Day 8a. Free text marking of short answer questions. I’ve already talked about the automatic marking of short answers quite a lot on this blog so today, the first day of 2013, I’d like to do two slightly different things (1) Set our work in this area in context; (2) Give an example of the actual PMatch answer matching that we use for one question. Actually, we’ve been out walking and I wanted to get my other blog written up, so I will only do (1) today, letting the ‘Twelve Days’ slip and ending on 6th January (which some people consider to be the 12th Day of Christmas in any case) rather than 5th. A clever solution and another reminder that assessment questions need to be unambiguous (not like ‘What date is the 12th Day of Christmas?’) and to mark all correct answers as correct and all incorrect answers as incorrect – that is very important for short-answer free text questions too.
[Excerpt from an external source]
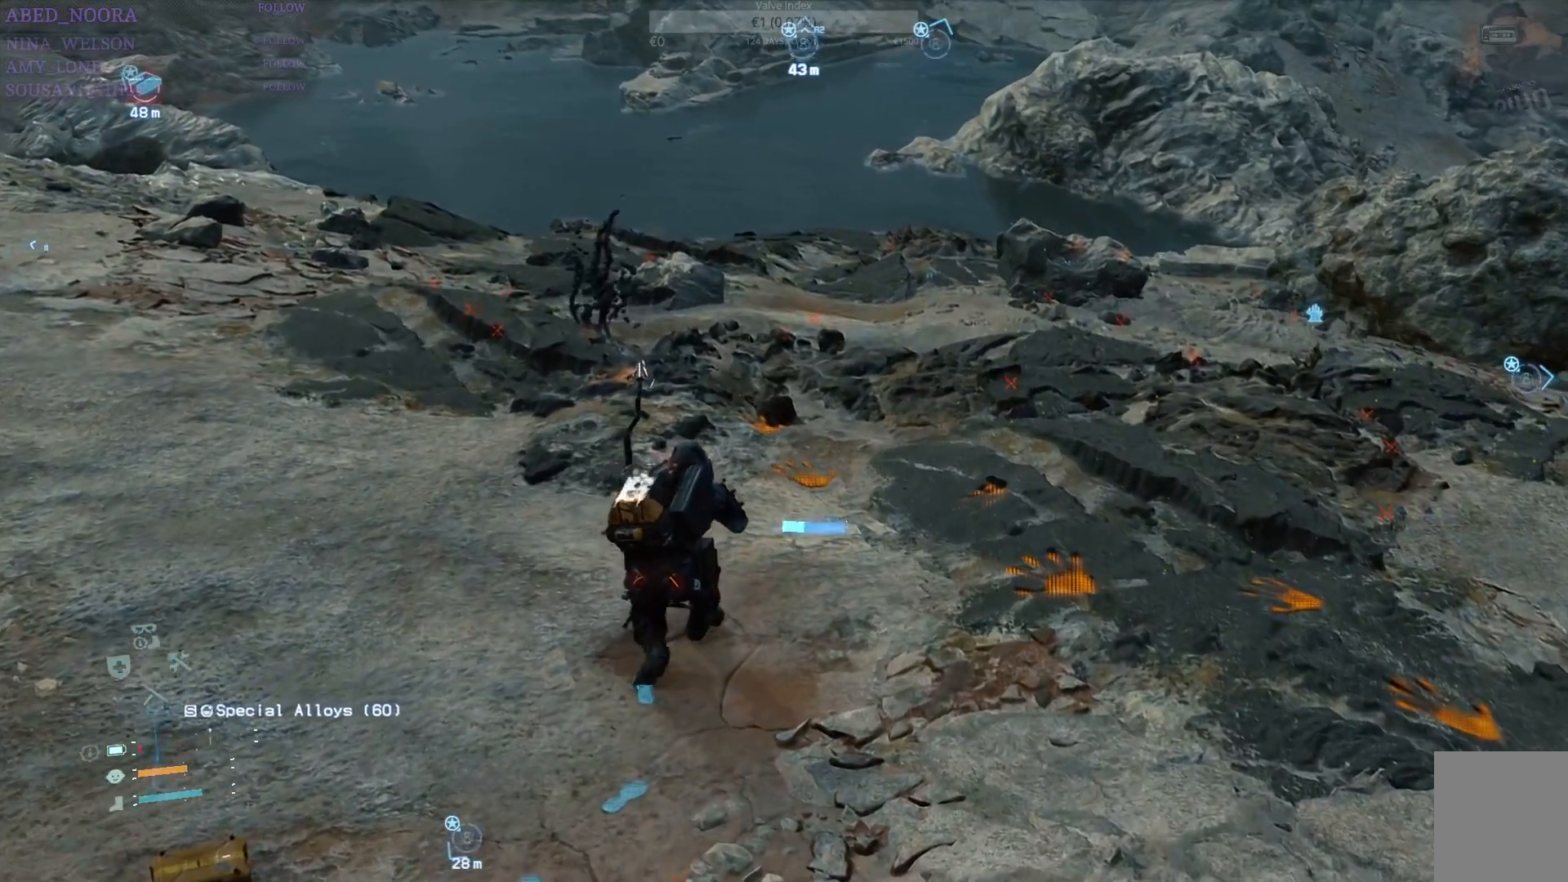
{"buttons": ["R1"], "left_stick": "up", "right_stick": "center", "events": [[167, "left_stick", "up"]]}
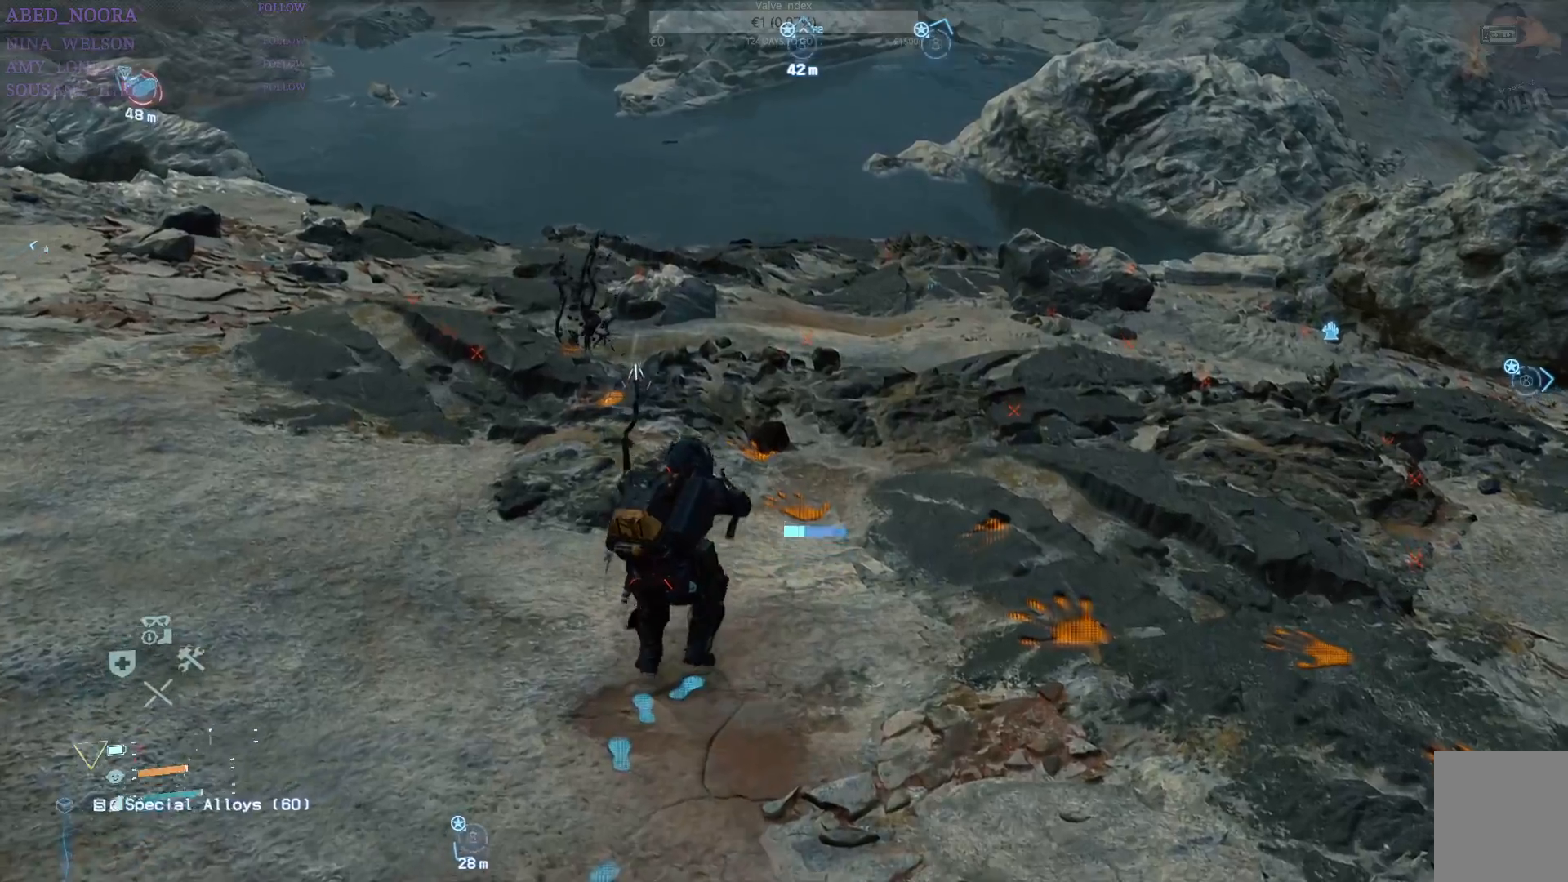
{"buttons": ["R1"], "left_stick": "up", "right_stick": "center", "events": [[233, "right_stick", "down-left"], [400, "right_stick", "center"]]}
Just to recap our work: we started off using Intelligent Assessment Technologies ‘FreeText Author’ to mark our short answer questions. The marking accuracy was good, always at least as good as human markers. We initially allowed students to give answers of any length. Most answers given were of an appropriate length but a few were very, very long. The software coped remarkably well with this, but the longer an answer is, the more likely it is to contain a correct answer within an incorrect one (or perhaps an incorrect answer within a correct one?). This could be (though in general I don’t think it is) because a student is trying to ‘play the system’ or it could be that they are genuinely confused. Answers that are both right and wrong are problematic for automatic marking of any sort – this is the one area where human markers do better. So we started only accepting answers of up to 20 words in length.
IAT’s FreeTextAuthor uses the Natural Language Programming technique of ‘information extraction’. It forms ‘templates’ for each model answer (right and wrong), and student responses are matched against these. We chose FreeTextAuthor partly because it has an authoring tool that can be used by someone (like me) with no expertise in either computer programming or NLP.
Then came the surprising discovery that we could obtain equally accurate marking using a system that doesn’t need NLP but rather relies on the recognition of keywords and their synonyms and also on the order of the words and their proximity. So we moved to this system – now known as ‘Pattern Match’ or PMatch and available as a Moodle question type. It continues to provide remarkably accurate answer matching.
Two important points in passing: firstly, I am absolutely sure (and have evidence of this) that the success of our answer matching, whether by FreeTextAuthor or PMatch, is as a result of the fact that it has been developed iteratively and using responses from real students. I believe that it is the difficulty of collecting and marking student responses, and developing answer matching after the first use of the question, that is the cause of so few people using questions of this type. They are hard work and require a fair number of student responses.
My second point is that, where we have had responses that don’t match, this is generally not for some sophisticated reason, but rather because students have used a synomyn which we had not thought of. It is also important to deal sensitively with incorrectly spelt responses.
There is a useful literature review of technologies for marking short-answer free text questions. See
Valenti, S. & Neri, F. & Cucchiarelli, A. (2003). An overview of current research on automated essay grading. Journal of Information Technology Education, 2, 319-330. [note that ‘FreeTextAuthor’ is desribed as ‘Automark’ in the review].
The review was written before our work on PMatch, and the other technologies that are described for the marking of short-answers also rely on computational lingusitics or similar. But however they are marked, in short answers we are marking the content of the answers (which doesn’t mean to say that they have to assess just knowledge-based learning outcomes). In contrast, many of the systems used to mark longer tree text answers (e.g. essays E-rater) are actually marking writing style not content. And paradoxically, when content of longer answers is assessed, it is in some senses simpler to do this than in shorter answers. In a short answer question, the answers ‘the forces are balanced’ and ‘the forces are not balanced’ need to be distinguished, but if an essay discusses balanced forces, that is probably good enough.